My how time flies when you're not having fun. Thursday is almost here, which also means it's almost time to meet with Balloonman (ie the Interventional Radiologist who'll be doing my angioplasty to reverse the CCSVI). I'm sure I'm excited. Really I am. Don't look at me like that. I'm telling you the truth. I am. I'm super excited about meeting the man who'll be sticking a wire in my leg and threading it up to the main drain for my brain, to blow up balloons.
It's not like I'm scared or anything. You know me. I laugh in the face of danger, HA HA. Not scared. Not me. No. It's a walk in the park. He does it every day. I know people who've had it done. It's classed as a day procedure. It's not like he could rupture Jeff or anything. It's not like I'm having nightmares of an exploding Jeff. No. Not me.
It's not like I'm going all doom and gloom and thinking all the worst case scenarios (must put away Caplan's Stroke, 3rd Ed, damn neuropsychology training). It's not like I've been thinking of the myriad ways that Bob could be an arse and be difficult during the procedure.
As I said, that's just not me.
I have even found a picture of the balloon I think I should request. What do you think? I figure a unicorn has all the magic built it. Nothing shaped like a glittery, rainbow farting, unicorn could do me wrong.

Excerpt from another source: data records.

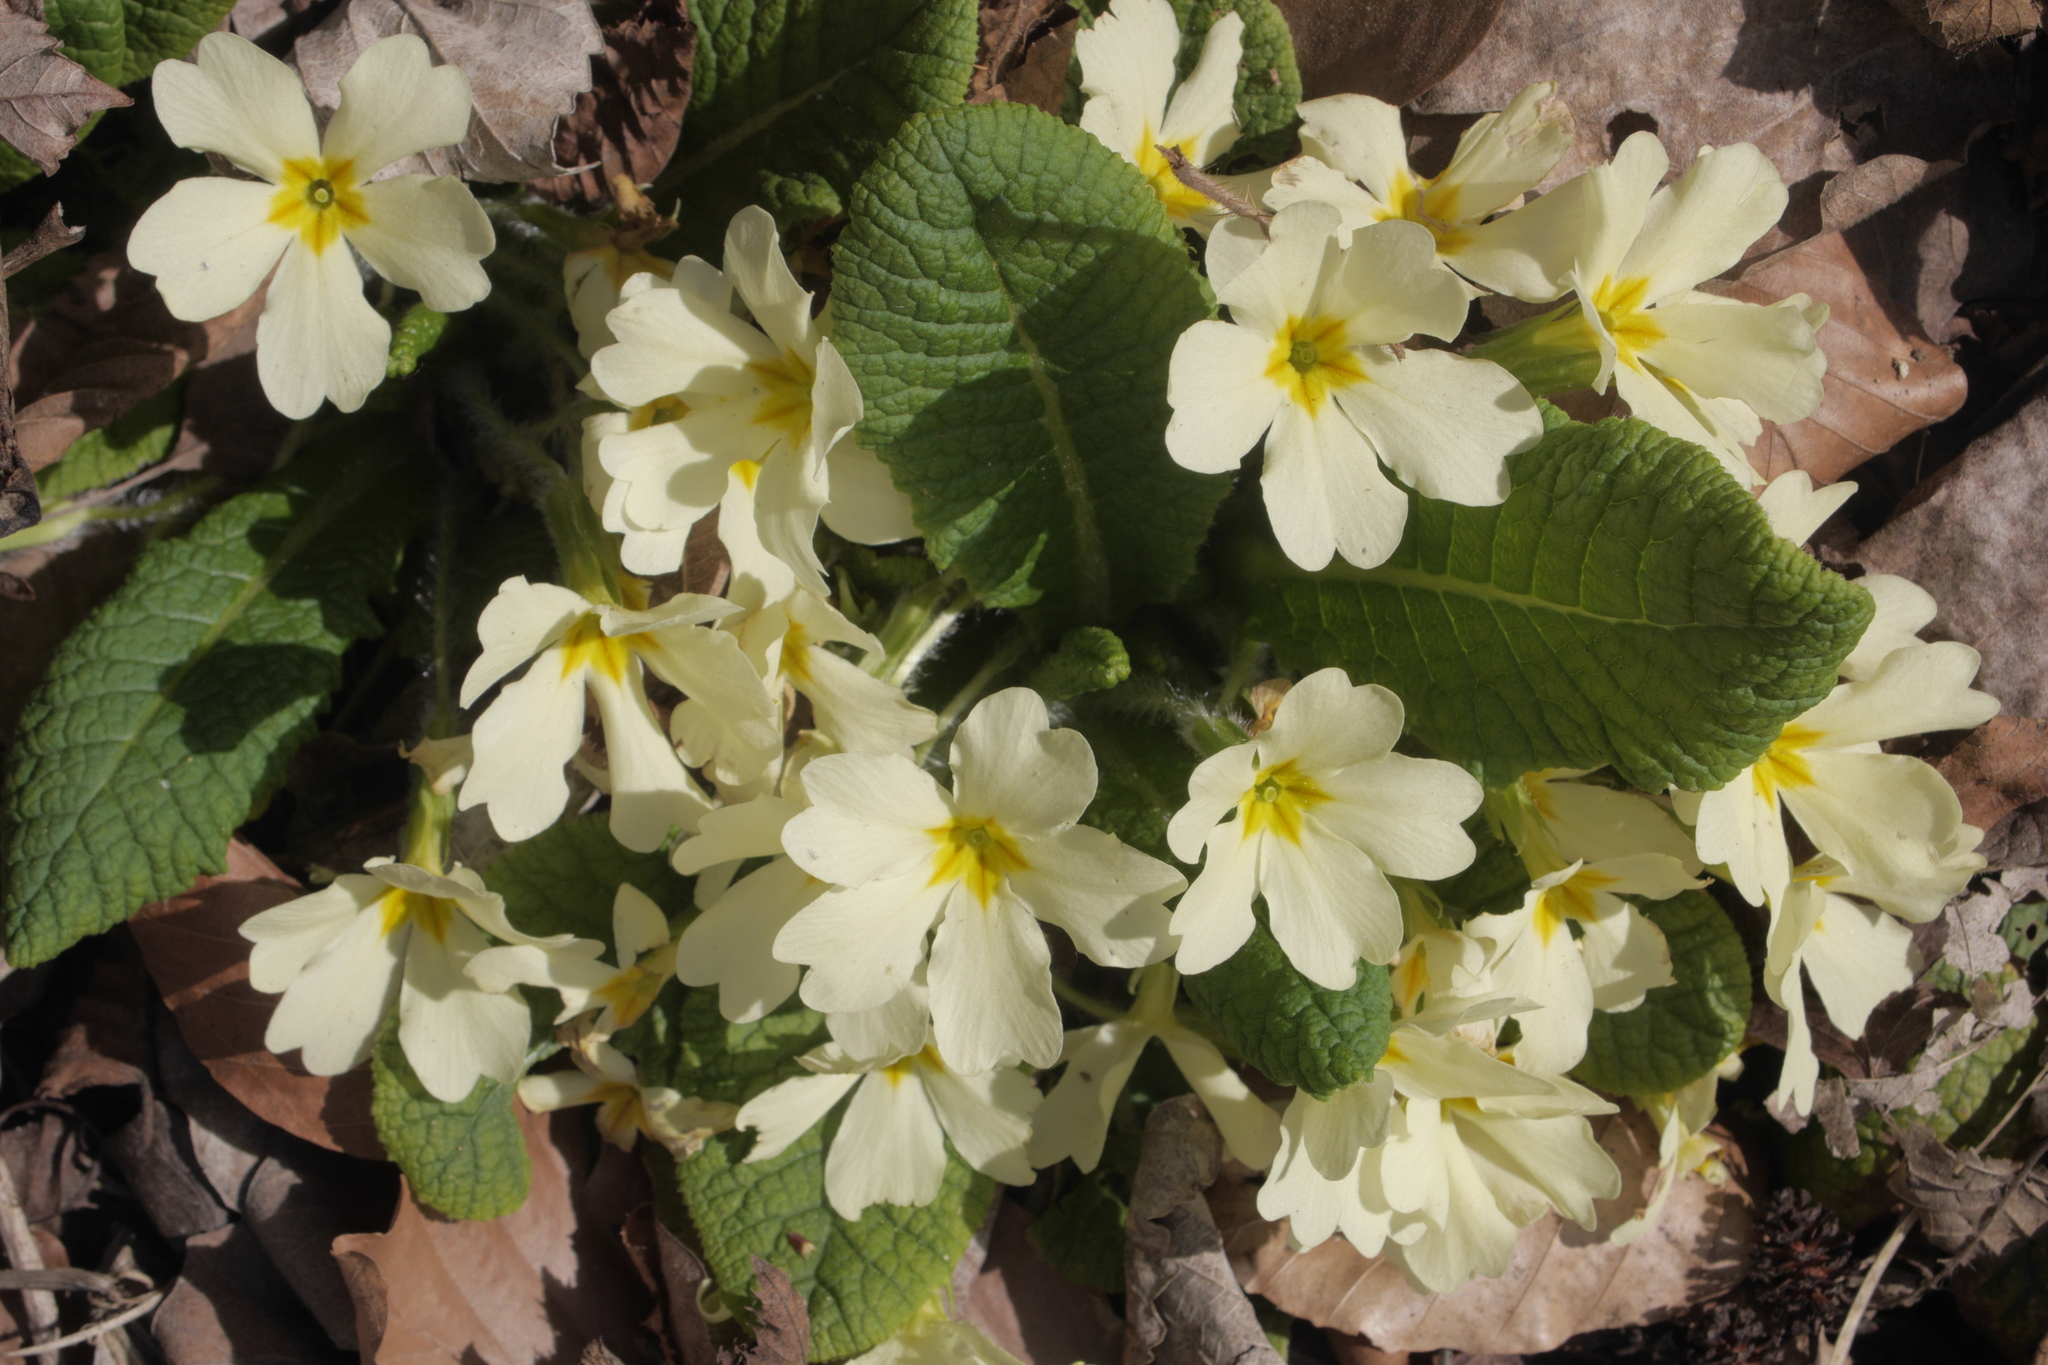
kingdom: Plantae
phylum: Tracheophyta
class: Magnoliopsida
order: Ericales
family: Primulaceae
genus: Primula
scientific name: Primula vulgaris
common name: Primrose
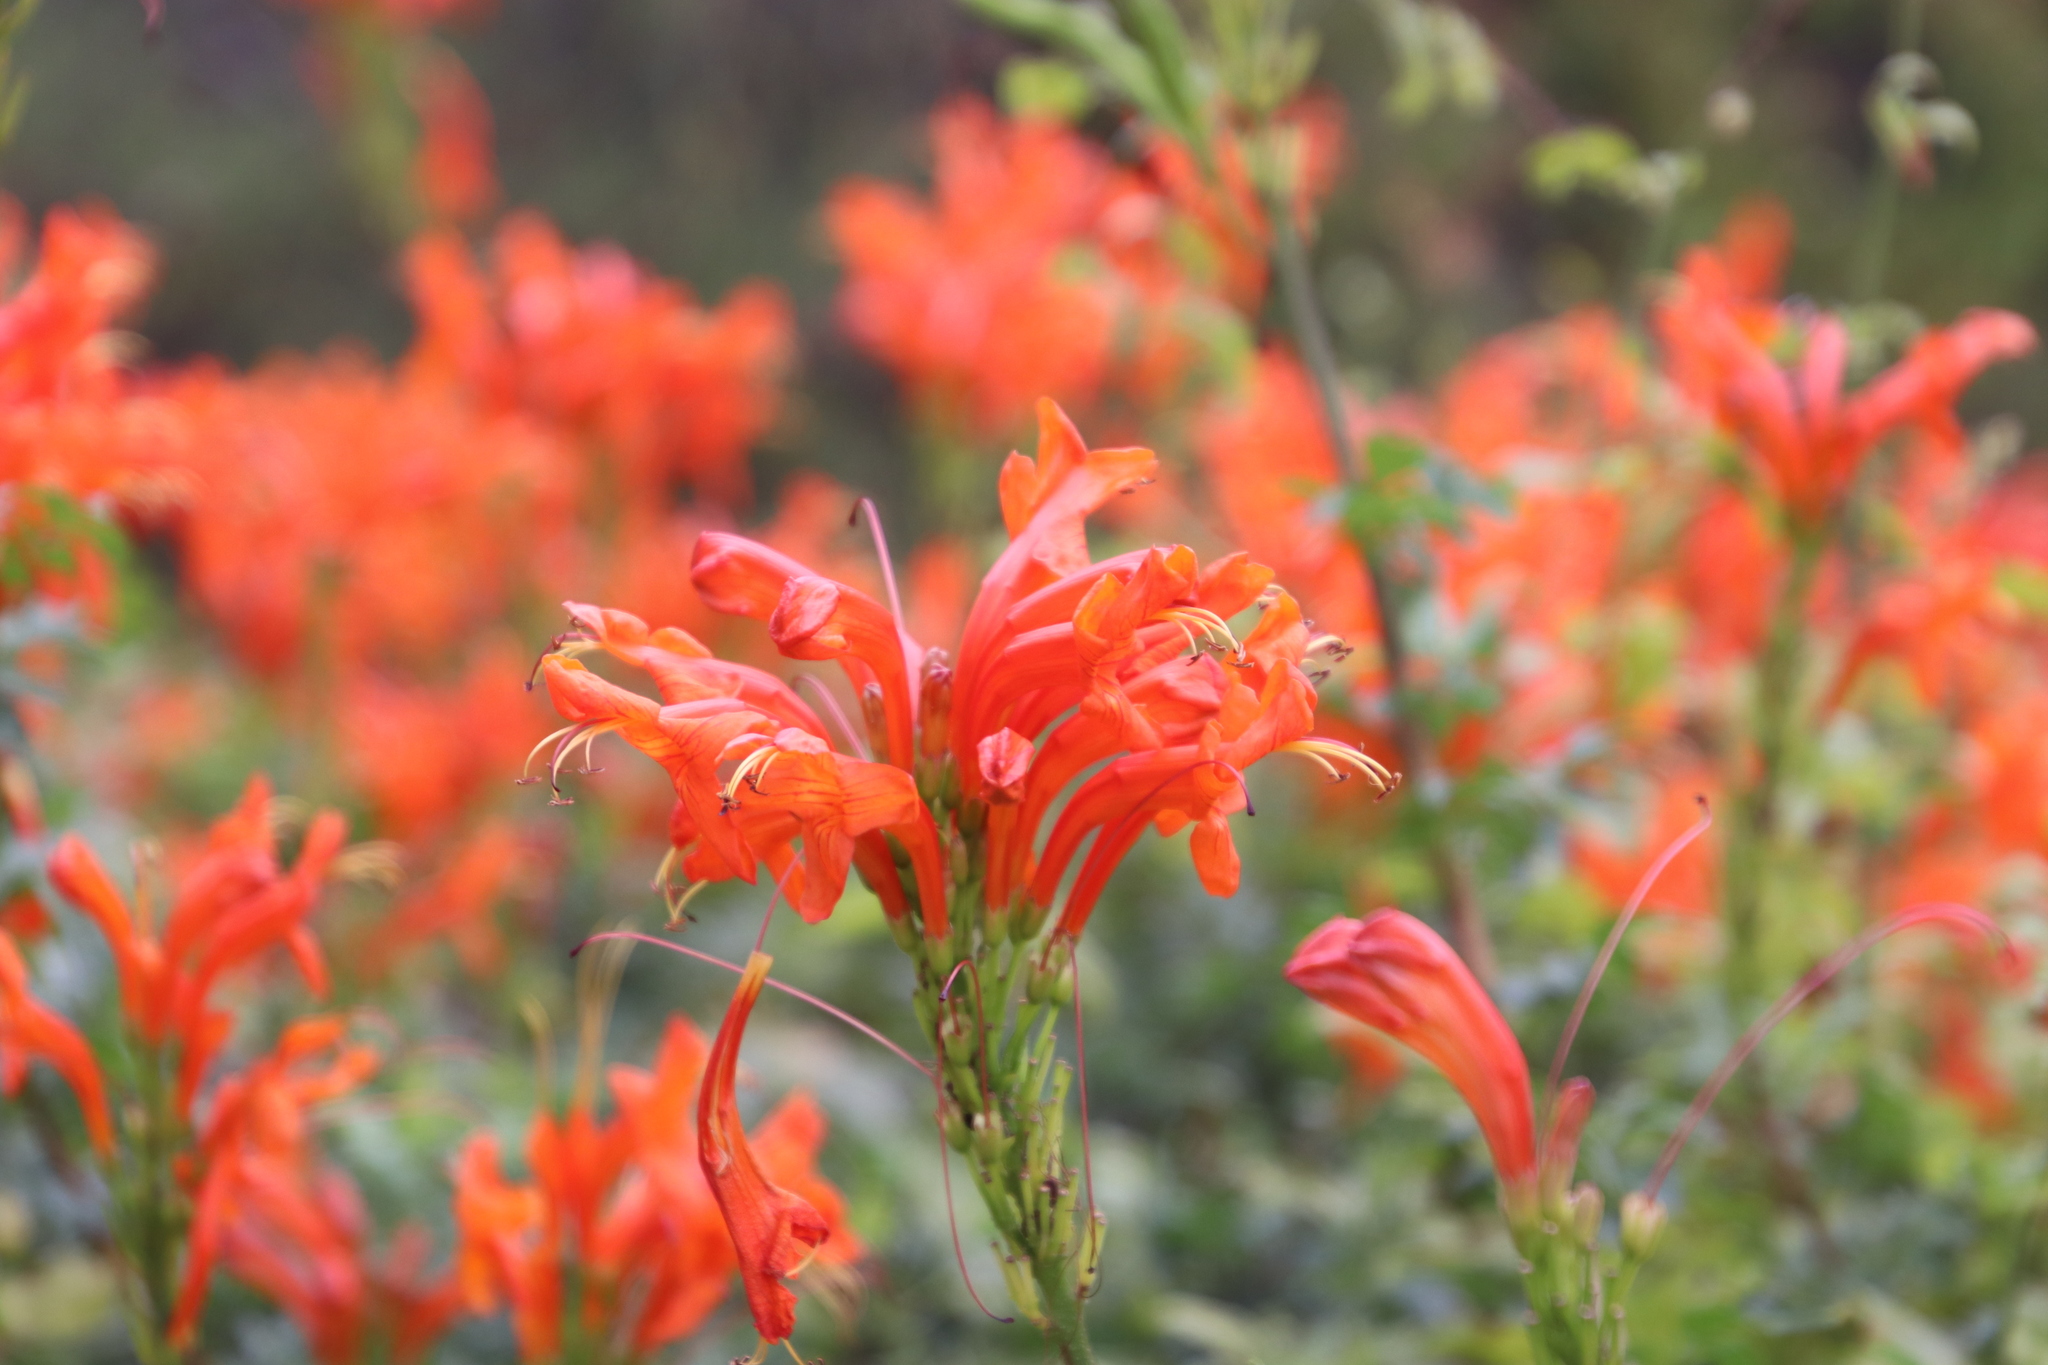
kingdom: Plantae
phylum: Tracheophyta
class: Magnoliopsida
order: Lamiales
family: Bignoniaceae
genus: Tecomaria
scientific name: Tecomaria capensis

I've been told only good things about Balloonman, so I'm hoping that he'll be nice and I'll leave his office on Thursday fully convinced it's a walk in the park. Or that I'll develop a serious case of fugue till it's all over and Jeff is banished. Either way, I've told Mr Grumpy that if I forget, he is to demand drugs on my behalf. I fully intend to sleep through the whole thing as I have absolutely no desire to know what they do.
The completely calm and not panicking Michelle :)
As a musical accompaniment how could I go past Nena's fabulous, 99 Luftballons (1984). I know it's about 99 red balloons, but as my German is limited to the names of various pressed meats and Oktoberfest, I have no idea about the rest. Still didn't stop me from rocking to it, and shouting out "99 Luftballons" at the top of my lungs, at the Bluelight Discos of my youth.